Sementara itu, kebijakan II yang digunakan untuk mengungkapkan harta yang diperoleh tahun 2016 – 2020 yang belum dilaporkan dalam SPT Tahunan 2020 memiliki lapisan tarif, 18 persen untuk deklarasi dalam negeri.
Kemudian 14 persen untuk deklarasi dalam negeri dan repatriasi luar negeri, dan tarif terendah 12 persen untuk yang diinvestasikan di SBN/hilirisasi Sumber Daya Alam/Energi Terbarukan. Semua kebijakan berakhir sampai dengan 30 Juni 2022.
Advertisement
Cerita Pengusaha Jusuf Hamka Setor Pajak Rp 55 Miliar di Program Tax Amnesty
Pengusaha Mohammad Jusuf Hamka mengaku kepada Menteri Keuangan Sri Mulyani Indrawati dan Direktur Jenderal Pajak Suryo Utomo, dirinya tidak membayar pajaknya dengan benar selama 35 tahun.
Jusuf Hamka, menyebut program tax amnesty jilid pertama adalah program "lebih dari adil" bagi para konglomerat untuk membayar pajak. Hal tersebut disampaikan dalam acara Spectaxcular yang digelar DJP Kemenkeu, Rabu (23/3/2022).
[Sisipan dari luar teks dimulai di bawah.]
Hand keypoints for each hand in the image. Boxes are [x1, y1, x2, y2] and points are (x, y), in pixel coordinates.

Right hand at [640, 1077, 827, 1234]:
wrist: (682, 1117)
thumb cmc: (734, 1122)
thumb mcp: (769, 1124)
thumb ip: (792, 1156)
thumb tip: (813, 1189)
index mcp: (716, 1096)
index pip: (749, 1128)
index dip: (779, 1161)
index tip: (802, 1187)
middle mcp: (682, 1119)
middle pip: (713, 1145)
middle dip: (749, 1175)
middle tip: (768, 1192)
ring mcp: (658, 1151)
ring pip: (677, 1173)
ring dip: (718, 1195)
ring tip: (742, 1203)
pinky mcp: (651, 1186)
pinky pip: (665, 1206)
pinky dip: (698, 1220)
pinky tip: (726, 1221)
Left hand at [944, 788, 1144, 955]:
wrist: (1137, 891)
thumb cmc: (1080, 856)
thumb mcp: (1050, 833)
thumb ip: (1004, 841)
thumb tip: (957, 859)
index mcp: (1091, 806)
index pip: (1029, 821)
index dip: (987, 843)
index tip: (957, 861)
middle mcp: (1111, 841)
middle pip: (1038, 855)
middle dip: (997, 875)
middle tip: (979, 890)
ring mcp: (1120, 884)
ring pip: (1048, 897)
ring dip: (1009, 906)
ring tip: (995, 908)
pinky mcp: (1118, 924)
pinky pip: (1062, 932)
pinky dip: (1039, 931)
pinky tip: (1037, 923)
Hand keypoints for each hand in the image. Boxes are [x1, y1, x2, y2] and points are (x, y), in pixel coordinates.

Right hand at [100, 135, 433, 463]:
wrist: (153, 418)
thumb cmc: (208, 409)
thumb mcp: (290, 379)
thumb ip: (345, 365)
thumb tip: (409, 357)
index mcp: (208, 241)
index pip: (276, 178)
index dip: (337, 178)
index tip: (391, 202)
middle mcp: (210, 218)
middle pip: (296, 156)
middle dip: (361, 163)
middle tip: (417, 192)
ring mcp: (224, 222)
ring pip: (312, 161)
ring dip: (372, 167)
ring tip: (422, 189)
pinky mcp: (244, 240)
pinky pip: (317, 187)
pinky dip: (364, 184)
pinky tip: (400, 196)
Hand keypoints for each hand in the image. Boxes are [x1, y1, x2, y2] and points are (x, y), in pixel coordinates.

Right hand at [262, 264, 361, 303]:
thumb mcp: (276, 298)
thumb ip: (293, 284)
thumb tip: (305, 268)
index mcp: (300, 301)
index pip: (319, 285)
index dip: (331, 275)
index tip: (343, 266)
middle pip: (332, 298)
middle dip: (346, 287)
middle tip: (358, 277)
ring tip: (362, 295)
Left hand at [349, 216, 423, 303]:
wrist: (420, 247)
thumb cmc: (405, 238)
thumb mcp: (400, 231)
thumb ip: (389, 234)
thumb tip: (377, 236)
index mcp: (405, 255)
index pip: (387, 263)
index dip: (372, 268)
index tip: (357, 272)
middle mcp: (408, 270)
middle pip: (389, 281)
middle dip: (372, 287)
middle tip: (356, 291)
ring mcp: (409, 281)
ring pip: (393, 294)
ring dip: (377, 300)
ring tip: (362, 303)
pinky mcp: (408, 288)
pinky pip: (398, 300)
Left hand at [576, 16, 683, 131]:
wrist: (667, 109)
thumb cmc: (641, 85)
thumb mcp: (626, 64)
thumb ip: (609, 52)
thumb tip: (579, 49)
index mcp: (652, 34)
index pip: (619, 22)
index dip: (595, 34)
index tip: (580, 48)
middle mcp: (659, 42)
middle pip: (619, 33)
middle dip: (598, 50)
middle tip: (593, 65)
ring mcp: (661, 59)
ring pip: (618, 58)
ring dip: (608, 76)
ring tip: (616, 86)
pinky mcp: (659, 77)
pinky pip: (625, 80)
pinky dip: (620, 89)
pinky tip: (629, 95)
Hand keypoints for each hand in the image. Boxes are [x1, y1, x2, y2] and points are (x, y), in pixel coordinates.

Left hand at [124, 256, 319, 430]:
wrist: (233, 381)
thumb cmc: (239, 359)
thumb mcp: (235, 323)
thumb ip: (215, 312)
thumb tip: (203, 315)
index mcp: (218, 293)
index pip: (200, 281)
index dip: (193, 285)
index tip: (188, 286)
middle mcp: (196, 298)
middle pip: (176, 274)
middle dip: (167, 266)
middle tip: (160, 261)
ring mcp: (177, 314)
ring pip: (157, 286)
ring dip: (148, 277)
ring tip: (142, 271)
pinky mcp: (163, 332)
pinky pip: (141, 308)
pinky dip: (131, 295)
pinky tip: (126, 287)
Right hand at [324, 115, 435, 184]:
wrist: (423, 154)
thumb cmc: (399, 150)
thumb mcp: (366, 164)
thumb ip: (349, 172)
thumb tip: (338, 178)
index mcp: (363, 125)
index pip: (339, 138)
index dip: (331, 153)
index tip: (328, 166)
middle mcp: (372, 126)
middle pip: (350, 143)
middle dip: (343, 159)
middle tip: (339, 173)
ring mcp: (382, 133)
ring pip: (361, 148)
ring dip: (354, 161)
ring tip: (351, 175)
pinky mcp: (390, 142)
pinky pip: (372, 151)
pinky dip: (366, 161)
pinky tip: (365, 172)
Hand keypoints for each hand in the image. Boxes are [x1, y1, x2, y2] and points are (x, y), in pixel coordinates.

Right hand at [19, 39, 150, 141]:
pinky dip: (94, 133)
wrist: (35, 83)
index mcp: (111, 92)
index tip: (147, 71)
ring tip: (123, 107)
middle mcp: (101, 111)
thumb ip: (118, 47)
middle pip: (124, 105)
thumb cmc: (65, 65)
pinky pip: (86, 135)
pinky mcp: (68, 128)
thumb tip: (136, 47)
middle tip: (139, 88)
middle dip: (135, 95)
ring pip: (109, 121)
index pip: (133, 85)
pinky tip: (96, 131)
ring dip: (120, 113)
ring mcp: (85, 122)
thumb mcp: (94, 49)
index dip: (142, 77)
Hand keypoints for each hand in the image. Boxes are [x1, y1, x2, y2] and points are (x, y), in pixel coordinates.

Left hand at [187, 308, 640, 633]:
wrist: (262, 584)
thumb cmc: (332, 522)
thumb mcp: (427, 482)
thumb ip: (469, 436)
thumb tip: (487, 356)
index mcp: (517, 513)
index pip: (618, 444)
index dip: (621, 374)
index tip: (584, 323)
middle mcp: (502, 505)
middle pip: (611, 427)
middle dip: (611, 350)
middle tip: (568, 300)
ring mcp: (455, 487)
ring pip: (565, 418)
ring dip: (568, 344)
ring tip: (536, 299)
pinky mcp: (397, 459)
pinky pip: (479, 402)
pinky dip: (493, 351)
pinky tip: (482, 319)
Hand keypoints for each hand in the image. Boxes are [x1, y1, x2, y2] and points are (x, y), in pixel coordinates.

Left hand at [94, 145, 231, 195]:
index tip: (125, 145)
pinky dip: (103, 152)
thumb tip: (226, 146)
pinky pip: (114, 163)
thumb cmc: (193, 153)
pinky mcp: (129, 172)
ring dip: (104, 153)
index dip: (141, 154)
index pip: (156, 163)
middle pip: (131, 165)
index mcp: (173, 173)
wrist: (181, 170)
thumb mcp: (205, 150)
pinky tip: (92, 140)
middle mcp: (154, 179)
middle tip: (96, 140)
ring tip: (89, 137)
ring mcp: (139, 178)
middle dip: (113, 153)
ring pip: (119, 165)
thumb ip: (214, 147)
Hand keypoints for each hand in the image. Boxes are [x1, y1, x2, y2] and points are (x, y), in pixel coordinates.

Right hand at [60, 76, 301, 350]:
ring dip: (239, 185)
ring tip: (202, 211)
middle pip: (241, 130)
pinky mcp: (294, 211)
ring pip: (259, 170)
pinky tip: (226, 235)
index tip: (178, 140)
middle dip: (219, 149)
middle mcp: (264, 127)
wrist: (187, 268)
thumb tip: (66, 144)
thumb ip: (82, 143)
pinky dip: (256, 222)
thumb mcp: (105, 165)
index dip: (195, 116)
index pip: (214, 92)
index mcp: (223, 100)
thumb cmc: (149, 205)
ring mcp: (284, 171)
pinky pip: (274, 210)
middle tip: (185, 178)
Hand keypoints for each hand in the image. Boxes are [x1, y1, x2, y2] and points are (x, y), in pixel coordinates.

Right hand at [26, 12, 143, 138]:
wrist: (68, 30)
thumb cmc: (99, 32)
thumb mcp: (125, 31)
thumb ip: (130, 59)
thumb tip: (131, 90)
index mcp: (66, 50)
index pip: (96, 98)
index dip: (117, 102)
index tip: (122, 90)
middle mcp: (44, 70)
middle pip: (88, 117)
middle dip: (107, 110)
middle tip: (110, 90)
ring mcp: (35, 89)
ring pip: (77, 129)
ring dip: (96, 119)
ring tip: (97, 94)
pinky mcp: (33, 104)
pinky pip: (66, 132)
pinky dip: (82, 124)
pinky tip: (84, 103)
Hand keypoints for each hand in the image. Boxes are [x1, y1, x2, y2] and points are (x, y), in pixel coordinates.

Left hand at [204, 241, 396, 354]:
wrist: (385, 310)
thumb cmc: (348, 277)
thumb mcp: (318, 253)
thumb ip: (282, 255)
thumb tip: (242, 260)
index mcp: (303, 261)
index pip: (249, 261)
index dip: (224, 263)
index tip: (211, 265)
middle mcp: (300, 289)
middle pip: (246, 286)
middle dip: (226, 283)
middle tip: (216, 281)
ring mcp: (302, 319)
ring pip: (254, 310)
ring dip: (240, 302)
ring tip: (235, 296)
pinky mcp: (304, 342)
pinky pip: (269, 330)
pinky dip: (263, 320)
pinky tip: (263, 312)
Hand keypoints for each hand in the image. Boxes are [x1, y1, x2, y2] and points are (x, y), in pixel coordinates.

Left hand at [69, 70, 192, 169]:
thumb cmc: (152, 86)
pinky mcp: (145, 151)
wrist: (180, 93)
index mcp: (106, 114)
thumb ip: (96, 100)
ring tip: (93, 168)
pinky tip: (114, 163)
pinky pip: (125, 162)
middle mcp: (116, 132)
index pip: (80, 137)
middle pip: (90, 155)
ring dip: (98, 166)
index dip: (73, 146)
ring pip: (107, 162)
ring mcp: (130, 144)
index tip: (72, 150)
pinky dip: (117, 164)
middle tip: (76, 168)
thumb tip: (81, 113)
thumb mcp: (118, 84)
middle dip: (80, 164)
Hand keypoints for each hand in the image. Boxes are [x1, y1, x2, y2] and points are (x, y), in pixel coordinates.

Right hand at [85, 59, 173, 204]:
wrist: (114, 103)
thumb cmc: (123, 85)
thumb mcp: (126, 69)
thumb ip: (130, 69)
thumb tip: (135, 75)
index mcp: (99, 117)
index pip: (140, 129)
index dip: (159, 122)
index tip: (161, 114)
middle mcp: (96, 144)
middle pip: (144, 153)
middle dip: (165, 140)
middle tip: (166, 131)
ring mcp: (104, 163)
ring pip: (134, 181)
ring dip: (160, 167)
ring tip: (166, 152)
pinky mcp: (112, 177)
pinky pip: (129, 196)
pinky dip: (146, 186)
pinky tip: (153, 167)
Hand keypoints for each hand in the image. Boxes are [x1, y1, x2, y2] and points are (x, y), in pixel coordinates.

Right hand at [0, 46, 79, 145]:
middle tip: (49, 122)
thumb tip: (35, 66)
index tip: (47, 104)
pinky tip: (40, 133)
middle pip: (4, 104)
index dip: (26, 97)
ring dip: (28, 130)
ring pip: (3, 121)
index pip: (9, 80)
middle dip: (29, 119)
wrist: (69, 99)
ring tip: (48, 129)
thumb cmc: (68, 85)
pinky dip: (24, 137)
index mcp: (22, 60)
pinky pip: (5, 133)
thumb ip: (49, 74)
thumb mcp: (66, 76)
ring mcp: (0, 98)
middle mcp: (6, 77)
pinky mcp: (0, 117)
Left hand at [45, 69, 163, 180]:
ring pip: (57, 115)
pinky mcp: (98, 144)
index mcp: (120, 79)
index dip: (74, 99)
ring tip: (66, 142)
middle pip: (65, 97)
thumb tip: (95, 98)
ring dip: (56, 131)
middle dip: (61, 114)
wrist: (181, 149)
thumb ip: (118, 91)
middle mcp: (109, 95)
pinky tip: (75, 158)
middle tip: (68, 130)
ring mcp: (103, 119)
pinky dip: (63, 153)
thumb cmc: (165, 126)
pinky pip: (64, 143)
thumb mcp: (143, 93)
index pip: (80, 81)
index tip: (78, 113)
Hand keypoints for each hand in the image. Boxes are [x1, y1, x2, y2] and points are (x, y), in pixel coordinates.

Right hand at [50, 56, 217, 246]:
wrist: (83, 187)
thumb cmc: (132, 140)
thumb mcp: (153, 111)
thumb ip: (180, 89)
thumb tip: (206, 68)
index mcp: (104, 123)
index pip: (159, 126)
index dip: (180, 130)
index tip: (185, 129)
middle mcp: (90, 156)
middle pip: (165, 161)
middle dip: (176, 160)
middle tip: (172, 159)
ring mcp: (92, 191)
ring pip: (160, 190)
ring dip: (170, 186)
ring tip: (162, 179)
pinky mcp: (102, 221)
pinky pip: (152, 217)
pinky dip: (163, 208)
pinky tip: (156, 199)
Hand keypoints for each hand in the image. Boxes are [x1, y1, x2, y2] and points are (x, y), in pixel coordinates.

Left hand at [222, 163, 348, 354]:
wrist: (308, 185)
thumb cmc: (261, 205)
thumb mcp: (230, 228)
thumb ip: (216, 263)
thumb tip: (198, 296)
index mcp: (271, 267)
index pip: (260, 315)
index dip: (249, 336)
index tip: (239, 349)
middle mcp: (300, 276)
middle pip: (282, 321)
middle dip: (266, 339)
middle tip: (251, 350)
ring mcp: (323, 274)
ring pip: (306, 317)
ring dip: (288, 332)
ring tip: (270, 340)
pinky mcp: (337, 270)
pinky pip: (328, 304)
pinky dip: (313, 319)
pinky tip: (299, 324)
Bahkan, dia menegaskan tax amnesty merupakan program yang luar biasa, karena memberikan pengampunan bagi konglomerat untuk melaporkan hartanya dengan benar. Dia pun juga memuji program terbaru DJP, yaitu Program Pengungkapan Sukarela (PPS).
"Saya bawa daftar harta saya (ke Kantor Pelayanan Pajak/KPP), saya sudah 35 tahun tidak tertib pajak saya, saya mau ngaku dosa. Ini daftar harta saya, bantuin dong, bagaimana mengungkapkan tax amnesty ini,” ujarnya.
Lebih dari Adil
Saat tax amnesty jilid pertama, Jusuf Hamka mengaku menyetor pajak senilai Rp55 miliar. Menariknya, Ketika setor pajak ia mengaku tidak paham cara menyetor secara digital. Oleh karena itu, Jusuf Hamka dibantu pegawai DJP untuk dibuatkan E-billing.
Pajak itu dibayarkan setelah Jusuf yang saat ini merupakan Komisaris Independen PT Indomobil Sukses Internasional Tbk. (IMAS) melaporkan seluruh hartanya dan mendapatkan tarif pajak sesuai jenis harta.
Lebih lanjut, Jusuf Hamka pun menyebut PPS yang berlaku pada 1 Januari hingga 30 Juni 2022 bukan hanya program yang adil, tetapi bahkan lebih dari adil bagi para konglomerat atau orang kaya.
"Menurut saya bukan cukup adil dengan tax amnesty dan PPS, ini lebih dari adil menurut kami. Karena dosa-dosa kita semua diampuni, tetapi kalau kita masih tidak memanfaatkan kesempatan ini, ingat, pasti nanti ada surat cinta datang," pungkasnya.